Zhi-kun Li, Li-bin Wang, Le-yun Wang, Xue-han Sun, Ze-hui Ren, Si-nan Ma, Yu-long Zhao, Chao Liu, Gui-hai Feng, Tao Liu, Tian-shi Pan, Qing-tong Shan, Kai Xu, Guan-zheng Luo, Qi Zhou, and Wei Li 

Cell Stem Cell. Available online 28 January 2025


Abstract:


Imprinting abnormalities pose a significant challenge in applications involving embryonic stem cells, induced pluripotent stem cells, and animal cloning, with no universal correction method owing to their complexity and stochastic nature.

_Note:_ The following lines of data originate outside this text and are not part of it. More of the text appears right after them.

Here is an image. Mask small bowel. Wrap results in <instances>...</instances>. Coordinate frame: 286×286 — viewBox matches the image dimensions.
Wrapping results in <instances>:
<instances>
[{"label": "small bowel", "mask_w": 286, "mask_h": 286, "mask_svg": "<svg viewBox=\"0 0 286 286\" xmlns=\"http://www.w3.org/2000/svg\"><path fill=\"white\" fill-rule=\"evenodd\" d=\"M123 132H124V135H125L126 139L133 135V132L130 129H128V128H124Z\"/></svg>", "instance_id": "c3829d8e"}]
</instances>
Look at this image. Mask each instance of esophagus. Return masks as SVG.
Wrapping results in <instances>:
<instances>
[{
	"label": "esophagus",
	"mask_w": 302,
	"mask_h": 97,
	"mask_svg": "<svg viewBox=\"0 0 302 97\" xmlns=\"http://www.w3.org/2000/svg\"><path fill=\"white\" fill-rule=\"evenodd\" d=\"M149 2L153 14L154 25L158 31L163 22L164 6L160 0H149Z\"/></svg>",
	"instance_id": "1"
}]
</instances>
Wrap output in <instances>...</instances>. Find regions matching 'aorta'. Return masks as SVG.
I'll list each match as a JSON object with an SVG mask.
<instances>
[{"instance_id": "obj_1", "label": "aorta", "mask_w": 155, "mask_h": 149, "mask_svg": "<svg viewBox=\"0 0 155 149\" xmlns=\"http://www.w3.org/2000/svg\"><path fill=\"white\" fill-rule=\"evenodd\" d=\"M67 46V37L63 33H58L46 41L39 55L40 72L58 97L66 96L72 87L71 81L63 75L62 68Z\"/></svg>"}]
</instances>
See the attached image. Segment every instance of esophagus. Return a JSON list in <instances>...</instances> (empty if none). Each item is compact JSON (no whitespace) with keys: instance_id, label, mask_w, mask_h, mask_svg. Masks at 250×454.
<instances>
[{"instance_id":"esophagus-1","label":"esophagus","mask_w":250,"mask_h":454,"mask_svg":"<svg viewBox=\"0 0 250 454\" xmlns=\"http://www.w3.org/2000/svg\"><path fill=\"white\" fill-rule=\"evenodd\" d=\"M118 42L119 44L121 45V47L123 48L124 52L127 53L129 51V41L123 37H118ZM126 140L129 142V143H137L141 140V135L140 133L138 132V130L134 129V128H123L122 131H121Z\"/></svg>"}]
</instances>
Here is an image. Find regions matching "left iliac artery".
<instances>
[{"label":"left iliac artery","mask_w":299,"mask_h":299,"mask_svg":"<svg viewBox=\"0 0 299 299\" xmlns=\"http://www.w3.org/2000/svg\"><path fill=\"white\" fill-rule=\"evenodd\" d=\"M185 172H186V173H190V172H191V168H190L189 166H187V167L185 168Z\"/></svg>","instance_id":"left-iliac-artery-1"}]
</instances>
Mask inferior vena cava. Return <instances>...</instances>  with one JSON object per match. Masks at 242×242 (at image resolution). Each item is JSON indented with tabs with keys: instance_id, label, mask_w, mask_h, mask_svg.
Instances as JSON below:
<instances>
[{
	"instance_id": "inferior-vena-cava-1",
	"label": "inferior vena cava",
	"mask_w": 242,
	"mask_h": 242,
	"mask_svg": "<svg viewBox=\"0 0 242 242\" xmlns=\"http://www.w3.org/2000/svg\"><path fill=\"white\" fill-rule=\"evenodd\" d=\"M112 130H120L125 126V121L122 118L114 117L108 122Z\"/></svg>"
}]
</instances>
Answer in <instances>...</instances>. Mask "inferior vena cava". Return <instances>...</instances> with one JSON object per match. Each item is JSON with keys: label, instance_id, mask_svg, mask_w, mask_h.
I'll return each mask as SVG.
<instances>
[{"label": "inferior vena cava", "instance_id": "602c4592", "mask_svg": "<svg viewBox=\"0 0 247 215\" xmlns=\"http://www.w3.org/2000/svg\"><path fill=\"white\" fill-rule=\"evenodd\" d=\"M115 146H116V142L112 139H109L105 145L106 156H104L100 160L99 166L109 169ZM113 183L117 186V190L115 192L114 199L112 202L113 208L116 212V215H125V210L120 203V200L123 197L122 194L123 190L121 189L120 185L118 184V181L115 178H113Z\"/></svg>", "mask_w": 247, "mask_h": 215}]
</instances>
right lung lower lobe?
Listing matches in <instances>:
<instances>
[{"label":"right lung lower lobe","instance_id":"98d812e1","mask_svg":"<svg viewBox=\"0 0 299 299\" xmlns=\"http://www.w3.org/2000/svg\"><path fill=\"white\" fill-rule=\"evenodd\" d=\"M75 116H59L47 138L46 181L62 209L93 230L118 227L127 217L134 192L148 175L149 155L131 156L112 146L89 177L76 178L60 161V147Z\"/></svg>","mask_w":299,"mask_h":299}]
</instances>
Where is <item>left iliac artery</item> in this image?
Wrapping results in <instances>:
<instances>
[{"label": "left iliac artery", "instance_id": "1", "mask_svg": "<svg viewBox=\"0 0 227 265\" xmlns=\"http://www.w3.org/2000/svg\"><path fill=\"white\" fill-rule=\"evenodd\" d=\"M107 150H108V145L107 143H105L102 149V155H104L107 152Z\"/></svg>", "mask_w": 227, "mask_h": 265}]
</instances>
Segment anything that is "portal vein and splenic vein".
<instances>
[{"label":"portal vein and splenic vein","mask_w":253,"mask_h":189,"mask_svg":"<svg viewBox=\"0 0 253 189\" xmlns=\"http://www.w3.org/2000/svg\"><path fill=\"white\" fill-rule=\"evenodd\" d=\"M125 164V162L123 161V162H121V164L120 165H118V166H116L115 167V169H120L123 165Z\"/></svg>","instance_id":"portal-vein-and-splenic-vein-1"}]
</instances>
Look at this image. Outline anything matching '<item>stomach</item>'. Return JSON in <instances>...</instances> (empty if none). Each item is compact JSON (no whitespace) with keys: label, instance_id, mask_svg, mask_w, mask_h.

In this study, we targeted these defects at their source—embryos from same-sex parents—aiming to establish a stable, maintainable imprinting pattern de novo in mammalian cells. Using bi-paternal mouse embryos, which exhibit severe imprinting defects and are typically non-viable, we introduced frameshift mutations, gene deletions, and regulatory edits at 20 key imprinted loci, ultimately achieving the development of fully adult animals, albeit with a relatively low survival rate. The findings provide strong evidence that imprinting abnormalities are a primary barrier to unisexual reproduction in mammals. Moreover, this approach can significantly improve developmental outcomes for embryonic stem cells and cloned animals, opening promising avenues for advancements in regenerative medicine.